Zamanında olur olmaz bir sürü cilt bakım ürünü kullandım bilinçsizce.Sonuç:başa çıkılamayan sivilceler!Son çare olan roaccutane'a başladıktan sonra artık tövbe etmiştim dermokozmetik ürünler dışında hiçbir şey kullanmamaya.Sözümü tutuyorum-kısmen.Bazen kendimi şımartmak istediğimde maske yapıyorum.Başka markalardan da maskeler denedim ama işte bu maskenin verdiği hissi hiçbir şey vermiyor kardeşim!Avonun cilt bakım ürünlerini asla kullanmıyorum artık ama bu maskeye ayrıcalık var.Hepsini çöpe yolladım buna kıyamadım :) Çok hassas bir cilde sahip değilseniz deneyebilirsiniz.Sivilce yapacağını düşünmüyorum yapısı ve içeriği itibariyle.Adı üstünde "pürüzsüzleştirici maske"zaten.Sadece soyularak çıkarıldığı için ciltten, çok çok hassas ciltlerde tahrişe neden olabilir belki.

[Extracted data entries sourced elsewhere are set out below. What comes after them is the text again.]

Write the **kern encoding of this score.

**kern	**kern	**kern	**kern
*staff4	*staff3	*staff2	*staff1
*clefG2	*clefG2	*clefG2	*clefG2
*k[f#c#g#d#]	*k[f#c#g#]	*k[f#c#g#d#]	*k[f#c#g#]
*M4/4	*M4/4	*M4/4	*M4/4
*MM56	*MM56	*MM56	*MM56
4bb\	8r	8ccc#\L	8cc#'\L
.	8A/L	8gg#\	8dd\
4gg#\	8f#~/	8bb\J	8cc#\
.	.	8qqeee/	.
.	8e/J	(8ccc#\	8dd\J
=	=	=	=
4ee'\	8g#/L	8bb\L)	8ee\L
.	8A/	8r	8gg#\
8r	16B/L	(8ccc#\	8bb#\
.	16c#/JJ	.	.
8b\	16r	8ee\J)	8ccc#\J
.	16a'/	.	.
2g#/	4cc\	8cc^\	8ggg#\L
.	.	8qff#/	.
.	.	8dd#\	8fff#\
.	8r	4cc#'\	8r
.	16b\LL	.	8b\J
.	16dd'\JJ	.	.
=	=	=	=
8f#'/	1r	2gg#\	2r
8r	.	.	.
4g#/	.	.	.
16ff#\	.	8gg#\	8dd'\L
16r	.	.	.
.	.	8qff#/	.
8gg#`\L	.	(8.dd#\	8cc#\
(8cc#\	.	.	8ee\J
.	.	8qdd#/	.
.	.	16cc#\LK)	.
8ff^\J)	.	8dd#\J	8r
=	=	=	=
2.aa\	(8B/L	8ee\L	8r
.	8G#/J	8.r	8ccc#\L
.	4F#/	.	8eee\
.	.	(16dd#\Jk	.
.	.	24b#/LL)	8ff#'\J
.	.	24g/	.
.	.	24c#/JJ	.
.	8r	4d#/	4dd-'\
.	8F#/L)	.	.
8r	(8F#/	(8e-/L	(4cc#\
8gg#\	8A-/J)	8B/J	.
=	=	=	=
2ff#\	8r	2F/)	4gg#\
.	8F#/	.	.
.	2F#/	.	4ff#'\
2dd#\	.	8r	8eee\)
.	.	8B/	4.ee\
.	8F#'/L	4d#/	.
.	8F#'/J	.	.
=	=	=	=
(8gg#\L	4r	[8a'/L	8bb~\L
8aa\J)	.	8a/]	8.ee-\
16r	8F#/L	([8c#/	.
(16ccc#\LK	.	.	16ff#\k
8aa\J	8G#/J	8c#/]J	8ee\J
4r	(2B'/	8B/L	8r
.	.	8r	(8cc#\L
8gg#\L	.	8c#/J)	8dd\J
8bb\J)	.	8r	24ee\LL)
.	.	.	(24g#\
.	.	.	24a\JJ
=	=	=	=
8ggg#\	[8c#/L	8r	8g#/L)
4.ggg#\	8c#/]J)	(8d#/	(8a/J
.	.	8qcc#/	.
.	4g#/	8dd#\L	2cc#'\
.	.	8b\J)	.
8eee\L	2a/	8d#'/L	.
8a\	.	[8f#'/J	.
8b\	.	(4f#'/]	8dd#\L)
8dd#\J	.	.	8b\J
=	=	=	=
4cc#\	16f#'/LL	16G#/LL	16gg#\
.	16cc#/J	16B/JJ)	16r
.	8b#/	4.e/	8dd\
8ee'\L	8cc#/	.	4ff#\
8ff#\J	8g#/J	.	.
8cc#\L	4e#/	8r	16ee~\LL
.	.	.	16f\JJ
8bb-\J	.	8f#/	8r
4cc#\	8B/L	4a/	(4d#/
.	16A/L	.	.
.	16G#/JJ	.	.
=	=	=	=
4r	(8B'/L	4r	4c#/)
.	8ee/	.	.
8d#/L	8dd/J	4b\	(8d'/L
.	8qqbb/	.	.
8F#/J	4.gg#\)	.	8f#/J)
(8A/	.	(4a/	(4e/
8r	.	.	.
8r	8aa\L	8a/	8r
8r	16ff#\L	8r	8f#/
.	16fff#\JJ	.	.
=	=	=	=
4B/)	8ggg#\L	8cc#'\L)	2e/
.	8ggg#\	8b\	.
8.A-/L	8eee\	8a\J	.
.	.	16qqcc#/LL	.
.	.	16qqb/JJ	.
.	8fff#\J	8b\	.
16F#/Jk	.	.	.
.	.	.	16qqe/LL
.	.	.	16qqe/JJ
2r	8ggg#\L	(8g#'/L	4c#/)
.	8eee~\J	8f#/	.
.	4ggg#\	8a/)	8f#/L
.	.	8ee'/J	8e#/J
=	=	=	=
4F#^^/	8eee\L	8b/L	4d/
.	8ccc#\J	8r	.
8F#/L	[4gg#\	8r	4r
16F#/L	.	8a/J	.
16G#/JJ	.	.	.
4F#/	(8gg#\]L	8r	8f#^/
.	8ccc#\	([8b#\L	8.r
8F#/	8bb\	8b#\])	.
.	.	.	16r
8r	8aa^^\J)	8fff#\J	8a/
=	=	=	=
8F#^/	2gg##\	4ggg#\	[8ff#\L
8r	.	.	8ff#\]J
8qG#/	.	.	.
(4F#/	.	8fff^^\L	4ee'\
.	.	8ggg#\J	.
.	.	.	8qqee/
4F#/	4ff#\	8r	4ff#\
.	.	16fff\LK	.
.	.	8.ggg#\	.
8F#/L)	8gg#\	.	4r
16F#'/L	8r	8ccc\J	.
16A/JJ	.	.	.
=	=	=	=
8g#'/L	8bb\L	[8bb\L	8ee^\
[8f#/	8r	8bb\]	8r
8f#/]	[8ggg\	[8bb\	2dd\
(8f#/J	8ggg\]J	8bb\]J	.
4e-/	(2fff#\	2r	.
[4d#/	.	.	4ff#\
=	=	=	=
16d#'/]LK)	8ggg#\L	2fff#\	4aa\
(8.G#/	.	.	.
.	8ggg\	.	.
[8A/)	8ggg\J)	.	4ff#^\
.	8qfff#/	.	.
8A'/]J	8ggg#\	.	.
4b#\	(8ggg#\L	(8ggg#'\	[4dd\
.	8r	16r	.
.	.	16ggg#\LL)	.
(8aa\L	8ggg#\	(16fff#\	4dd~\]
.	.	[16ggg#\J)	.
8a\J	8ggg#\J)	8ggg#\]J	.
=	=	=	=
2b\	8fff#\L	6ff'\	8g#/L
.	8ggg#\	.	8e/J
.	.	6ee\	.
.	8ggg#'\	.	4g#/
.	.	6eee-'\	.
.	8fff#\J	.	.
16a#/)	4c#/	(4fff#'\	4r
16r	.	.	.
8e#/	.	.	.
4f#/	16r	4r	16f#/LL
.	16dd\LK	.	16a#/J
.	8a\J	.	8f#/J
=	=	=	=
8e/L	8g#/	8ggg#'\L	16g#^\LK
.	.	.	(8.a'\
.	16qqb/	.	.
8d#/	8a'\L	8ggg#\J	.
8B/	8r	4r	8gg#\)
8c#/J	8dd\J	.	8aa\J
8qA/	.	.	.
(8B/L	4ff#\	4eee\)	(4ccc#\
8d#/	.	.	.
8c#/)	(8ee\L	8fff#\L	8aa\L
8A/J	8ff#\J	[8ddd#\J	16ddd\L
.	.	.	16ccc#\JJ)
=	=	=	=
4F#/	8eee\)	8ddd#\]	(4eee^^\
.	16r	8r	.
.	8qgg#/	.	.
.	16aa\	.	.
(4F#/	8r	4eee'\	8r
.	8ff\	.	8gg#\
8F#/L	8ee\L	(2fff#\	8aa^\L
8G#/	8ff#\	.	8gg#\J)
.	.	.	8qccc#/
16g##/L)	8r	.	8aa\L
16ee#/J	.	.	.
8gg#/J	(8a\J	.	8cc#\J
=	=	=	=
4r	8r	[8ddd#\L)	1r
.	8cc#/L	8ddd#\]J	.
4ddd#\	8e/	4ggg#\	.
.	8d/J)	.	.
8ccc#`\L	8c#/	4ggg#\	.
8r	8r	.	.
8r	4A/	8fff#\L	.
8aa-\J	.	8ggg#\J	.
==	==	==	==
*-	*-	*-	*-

Sonuç olarak ben bu maskeyi çoook seviyorum.

10 Ocak 2010 Pazar

Golden Rose-Quick Dry

Postlarıma en çok kullandığım,kurtarıcım olan ürünlerle devam etmeye karar verdim.İlk olarak tamamen tesadüf eseri tanıştığım bu ürünle başlamak istedim.Bim'de görüp öylesine almıştım.Bloglarda okuduğum birçok hızlı kurutma amaçlı ürünün işe yaramadığını biliyordum pek de umutlu değildim açıkcası.Ama sonuç:gerçekten işe yarıyor!!!Hele de benim gibi sabırsız,oje kurutmayı beceremeyenler için olmazsa olmaz.Ojeyi sürdükten sonra üstüne bir kat geçiyorsunuz,tamamdır.

Benimki kırmızı ve bordo ojelerle muhattap olmaktan renk değiştirdiği için netten bulduğum bir resmi koyuyorum:


Not:Kutusunda ayrıca parlaklık verdiği ve kalıcılık sağladığı yazıyordu.Ve evet test ettim onayladım!Oje hemen kuruyor,parlaklaşıyor ve kalıcılığı artıyor.Kesinlikle tavsiye ederim.